To conduct the study, lead author Dr. Kyran Quinlan and his colleagues analyzed data from the National Highway Traffic Safety Administration (NHTSA). Researchers found that 2,344 children under the age of 15 were killed in drunk driving-related crashes between 2001 and 2010. Even more shocking, 65% were riding with the drunk driver.
Researchers also found that one-third of the drunk drivers were driving without a valid driver’s license at the time of the crash and nearly two-thirds of children riding with drunk drivers were not wearing seatbelts at the time of the crash.

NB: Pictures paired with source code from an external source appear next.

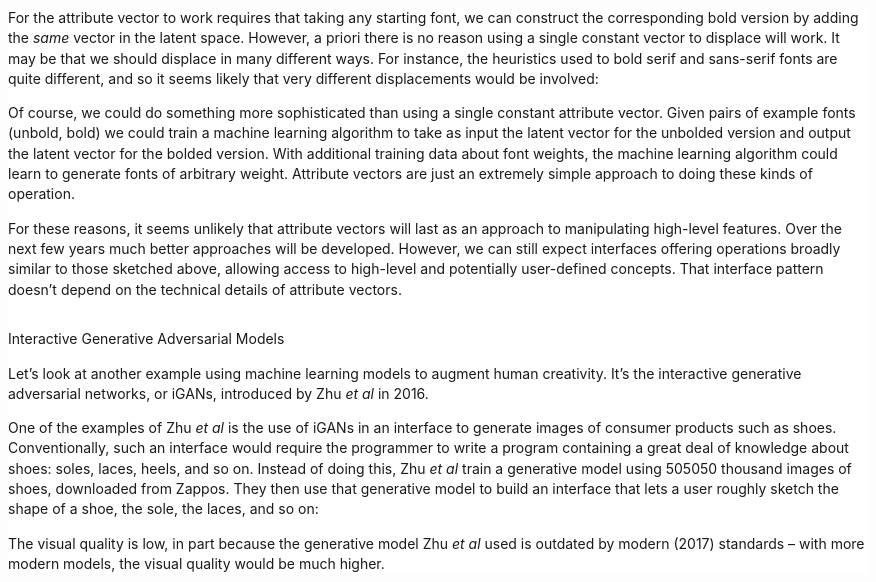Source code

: 

 For the attribute vector to work requires that taking any starting
 font, we can construct the corresponding bold version by adding
 the *same* vector in the latent space. However, a
 priori there is no reason using a single constant vector to
 displace will work. It may be that we should displace in many
 different ways. For instance, the heuristics used to bold serif
 and sans-serif fonts are quite different, and so it seems likely
 that very different displacements would be involved:
 


 Of course, we could do something more sophisticated than using a
 single constant attribute vector. Given pairs of example fonts
 (unbold, bold) we could train a machine learning algorithm to take
 as input the latent vector for the unbolded version and output the
 latent vector for the bolded version. With additional training
 data about font weights, the machine learning algorithm could
 learn to generate fonts of arbitrary weight. Attribute vectors
 are just an extremely simple approach to doing these kinds of
 operation.
 


 For these reasons, it seems unlikely that attribute vectors will
 last as an approach to manipulating high-level features. Over the
 next few years much better approaches will be developed. However,
 we can still expect interfaces offering operations broadly similar
 to those sketched above, allowing access to high-level and
 potentially user-defined concepts. That interface pattern doesn’t
 depend on the technical details of attribute vectors.
 

## 
 Interactive Generative Adversarial Models
 


 Let’s look at another example using machine learning models to
 augment human creativity. It’s the interactive generative
 adversarial networks, or iGANs, introduced
 by Zhu *et al* in 2016.
 


 One of the examples of Zhu *et al* is the use of iGANs in
 an interface to generate images of consumer products such as
 shoes. Conventionally, such an interface would require the
 programmer to write a program containing a great deal of knowledge
 about shoes: soles, laces, heels, and so on. Instead of doing
 this, Zhu *et al* train a generative model using 505050
 thousand images of shoes, downloaded from Zappos. They then use
 that generative model to build an interface that lets a user
 roughly sketch the shape of a shoe, the sole, the laces, and so
 on:
 


 The visual quality is low, in part because the generative model
 Zhu *et al* used is outdated by modern (2017) standards
 – with more modern models, the visual quality would be much
 higher.
 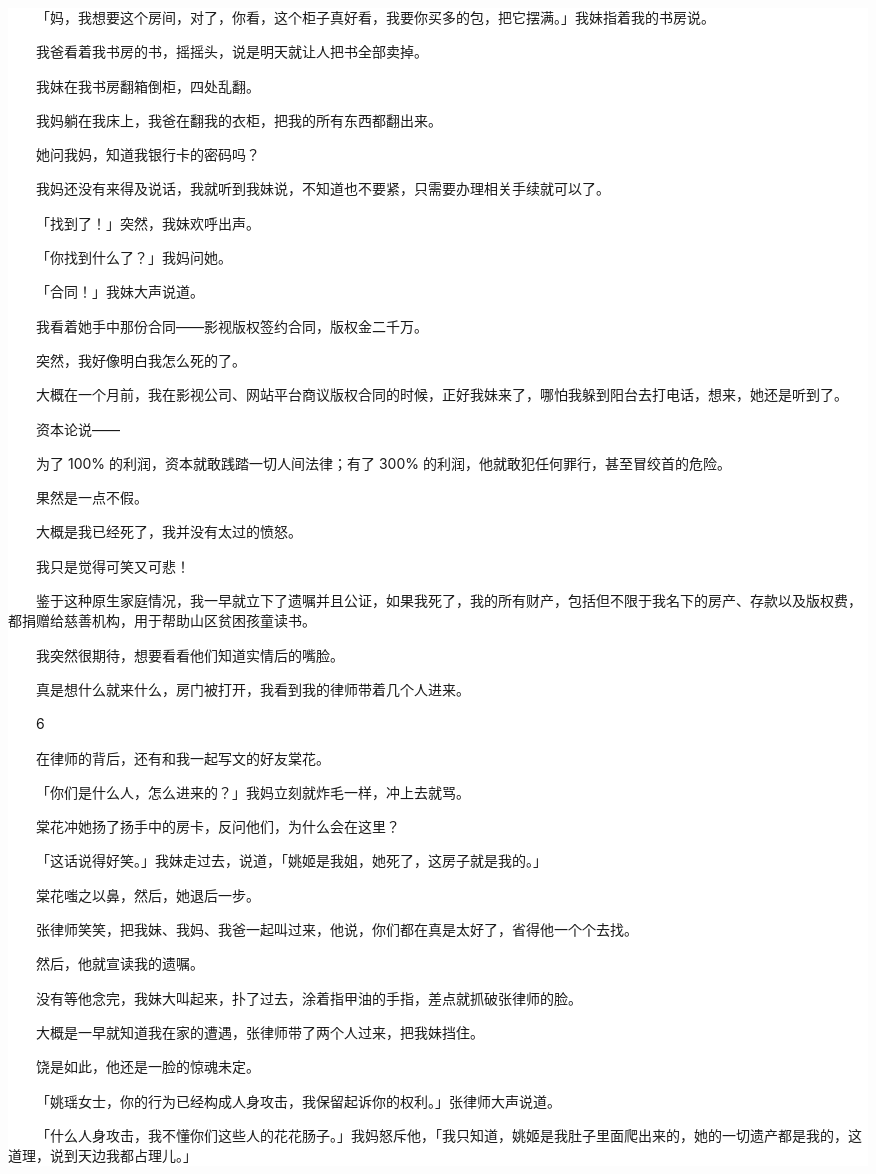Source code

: &emsp;&emsp;「妈，我想要这个房间，对了，你看，这个柜子真好看，我要你买多的包，把它摆满。」我妹指着我的书房说。  
  
&emsp;&emsp;我爸看着我书房的书，摇摇头，说是明天就让人把书全部卖掉。  
  
&emsp;&emsp;我妹在我书房翻箱倒柜，四处乱翻。  
  
&emsp;&emsp;我妈躺在我床上，我爸在翻我的衣柜，把我的所有东西都翻出来。  
  
&emsp;&emsp;她问我妈，知道我银行卡的密码吗？  
  
&emsp;&emsp;我妈还没有来得及说话，我就听到我妹说，不知道也不要紧，只需要办理相关手续就可以了。  
  
&emsp;&emsp;「找到了！」突然，我妹欢呼出声。  
  
&emsp;&emsp;「你找到什么了？」我妈问她。  
  
&emsp;&emsp;「合同！」我妹大声说道。  
  
&emsp;&emsp;我看着她手中那份合同——影视版权签约合同，版权金二千万。  
  
&emsp;&emsp;突然，我好像明白我怎么死的了。  
  
&emsp;&emsp;大概在一个月前，我在影视公司、网站平台商议版权合同的时候，正好我妹来了，哪怕我躲到阳台去打电话，想来，她还是听到了。  
  
&emsp;&emsp;资本论说——  
  
&emsp;&emsp;为了 100% 的利润，资本就敢践踏一切人间法律；有了 300% 的利润，他就敢犯任何罪行，甚至冒绞首的危险。  
  
&emsp;&emsp;果然是一点不假。  
  
&emsp;&emsp;大概是我已经死了，我并没有太过的愤怒。  
  
&emsp;&emsp;我只是觉得可笑又可悲！  
  
&emsp;&emsp;鉴于这种原生家庭情况，我一早就立下了遗嘱并且公证，如果我死了，我的所有财产，包括但不限于我名下的房产、存款以及版权费，都捐赠给慈善机构，用于帮助山区贫困孩童读书。  
  
&emsp;&emsp;我突然很期待，想要看看他们知道实情后的嘴脸。  
  
&emsp;&emsp;真是想什么就来什么，房门被打开，我看到我的律师带着几个人进来。  
  
&emsp;&emsp;6  
  
&emsp;&emsp;在律师的背后，还有和我一起写文的好友棠花。  
  
&emsp;&emsp;「你们是什么人，怎么进来的？」我妈立刻就炸毛一样，冲上去就骂。  
  
&emsp;&emsp;棠花冲她扬了扬手中的房卡，反问他们，为什么会在这里？  
  
&emsp;&emsp;「这话说得好笑。」我妹走过去，说道，「姚姬是我姐，她死了，这房子就是我的。」  
  
&emsp;&emsp;棠花嗤之以鼻，然后，她退后一步。  
  
&emsp;&emsp;张律师笑笑，把我妹、我妈、我爸一起叫过来，他说，你们都在真是太好了，省得他一个个去找。  
  
&emsp;&emsp;然后，他就宣读我的遗嘱。  
  
&emsp;&emsp;没有等他念完，我妹大叫起来，扑了过去，涂着指甲油的手指，差点就抓破张律师的脸。  
  
&emsp;&emsp;大概是一早就知道我在家的遭遇，张律师带了两个人过来，把我妹挡住。  
  
&emsp;&emsp;饶是如此，他还是一脸的惊魂未定。  
  
&emsp;&emsp;「姚瑶女士，你的行为已经构成人身攻击，我保留起诉你的权利。」张律师大声说道。  
  
&emsp;&emsp;「什么人身攻击，我不懂你们这些人的花花肠子。」我妈怒斥他，「我只知道，姚姬是我肚子里面爬出来的，她的一切遗产都是我的，这道理，说到天边我都占理儿。」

While the NHTSA’s data did show that the number of child passengers killed while riding with a drunk driver decreased by 41% over the 10-year period, the fact remains that drunk driving is a major threat to child passengers, especially when those child passengers are riding in the same car as a drunk driver. But a look at how the rate of children dying in car crashes while riding with drunk drivers varies by state could be the key to reducing drunk driving-related child passenger fatalities.
According to the study, South Dakota, New Mexico, and Mississippi had the highest rates of children dying while riding with a drunk driver while Massachusetts, New York, and New Jersey had the lowest. Those last three states all have DUI child endangerment laws while South Dakota and New Mexico are two of only four states without such a law, according to Mothers Against Drunk Driving (MADD).
The study’s authors hope that states will consider enacting or strengthening their drunk driving laws after looking at the results of the study. In response to the study, MADD also encourages all states to require ignition interlocks for all convicted DUI offenders and to enact DUI child endangerment laws that make driving drunk with a child passenger a felony. Both provisions could reduce drunk driving and protect children from drunk drivers.